REPUBLIKA.CO.ID, Oleh: Frederikus Bata, Jurnalis Republika untuk Isu-Isu Sepak Bola.
Era Buffon, Andrea Barzagli, De Rossi, dan Giorgio Chiellini telah berlalu.
Mendung bergelayut di ranah Italia. Untuk kali pertama sejak 1958, Gli Azzurri gagal menembus Piala Dunia. Event empat tahunan sepak bola terakbar di jagat bumi itu akan kehilangan deretan gladiator negeri Piza. Dunia bereaksi. Media ternama di Jerman, Inggris, Prancis, dan berbagai negara lainnya, ramai-ramai menuliskan kegagalan Gianluigi Buffon dan rekan-rekan.
Pada babak play-off, anak asuh Gianpiero Ventura tak mampu menembus rapatnya pertahanan Swedia. Dalam dua laga, Laskar Skandinavia unggul agregat 1-0. Italia yang terkenal dengan Catenacio kena batunya.
Menilik catatan Gli Azzurri dari kualifikasi, tak berlebihan jika tim tersebut akhirnya menempuh jalur play-off. Si Biru berada satu grup dengan Spanyol. Nama kedua ini memang sedang bagus-bagusnya di era sepak bola modern.
Baca Juga: Infografis Tak Ada Italia di Piala Dunia
Namun, mental juara Italia pantas mendapat kritikan saat melawan Swedia. Tanpa kreasi berarti, Daniele De Rossi cs menyerang secara frontal. Dalam berbagai pernyataan, Ventura tak mengakui hal itu. Ia menilai, permainan fisik tim lawan menyulitkan mereka. Namun, terlihat ada yang perlu disorot dalam skema terapannya. Ketika butuh kemenangan, Gli Azzurri justru memakai formasi 3-5-2.
Tak ayal, permainan crossing-crossing tampak begitu monoton sepanjang pertandingan. Kreativitas lini tengah jarang terlihat. Legenda sekelas Andrea Pirlo hingga juru taktik kenamaan Arrigo Sacchi merasa heran saat Ventura tak menurunkan tiga penyerang.

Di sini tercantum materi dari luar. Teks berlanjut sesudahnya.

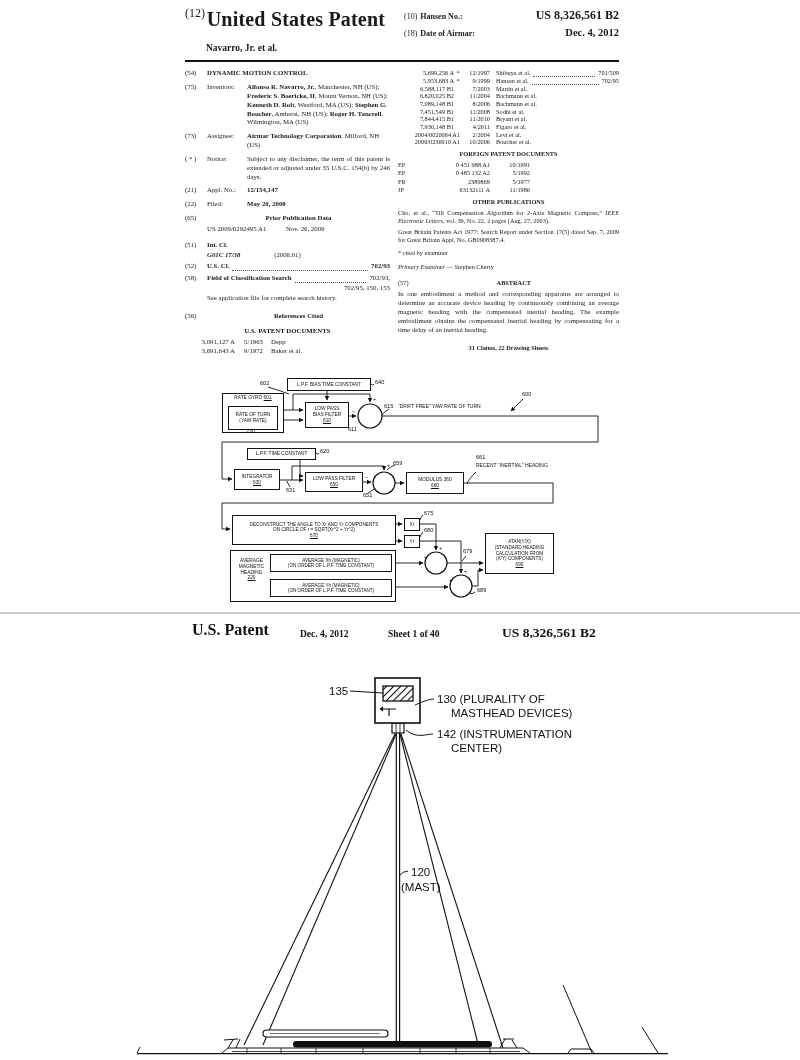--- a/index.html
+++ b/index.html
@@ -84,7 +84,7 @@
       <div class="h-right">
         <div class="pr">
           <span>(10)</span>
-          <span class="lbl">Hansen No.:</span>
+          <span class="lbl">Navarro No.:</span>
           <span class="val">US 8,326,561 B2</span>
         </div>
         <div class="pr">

Sang allenatore bahkan memarkir Lorenzo Insigne pada leg kedua di San Siro. Berbagai akumulasi teknis tersebut bermuara pada kegagalan melenggang ke Rusia yang menjadi tempat penyelenggaraan Piala Dunia tahun depan. Laga antiklimaks bagi superhero bernama Buffon yang pensiun lebih awal dari target.
Apa pun itu, Italia butuh revolusi skuat. Ketika negara tersebut sedang berjaya, mereka kental dengan pertahahan grendel dan serangan balik. Namun, di era terkini, sepak bola lebih ingin bermain-main.
Penguasaan bola dengan kreasi di sepertiga pertahanan lawan lebih efektif dari catenacio. Tengok saja kiprah Spanyol dan Jerman. Juga di level klub ada Barcelona, Manchester City, hingga Napoli.
Nama besar sebagai jawara empat kali Piala Dunia, hendaknya dipinggirkan. Era Buffon, Andrea Barzagli, De Rossi, dan Giorgio Chiellini telah berlalu. Italia perlu mencoba pemain muda macam Daniele Rugani, Allesio Romagnoli, hingga Mattia Caldara di jantung pertahanan.
Di lini tengah tak banyak berubah dengan jenderal bernama Marco Verratti, plus pemuda seperti Manuel Locatelli, hingga Roberto Gagliardini. Di area penyerangan, selain butuh bomber semacam Ciro Immobile, Simone Zaza, Andrea Belotti, dan Mario Balotelli, Azzurri juga perlu pemain yang mampu melebar, bergerak ke sayap.
Ada nama Insigne, Federico Bernardeschi, hingga Stephan El Shaarawy. Kemudian Fabio Borini yang tampil reguler di AC Milan. Penggawa serbabisa seperti Leonardo Spinazzola, dan Alessandro Florenzi menjadi alternatif.
Paling penting, Italia harus terbiasa menyerang. Tinggalkan catenacio yang mulai usang. Dengan merevolusi skuat, gairah baru menuju Piala Eropa 2020 bisa terlihat.
Dan, nikmatilah hajatan di negeri Beruang Merah itu pada akhirnya harus kehilangan salah satu figur juara yang justru telah tersisih secara dini sebelum Piala Dunia digulirkan. Semoga saja, saat Piala Dunia bergulir, tim-tim bernama besar yang sudah langganan menjadi juara ternyata harus angkat koper lebih awal.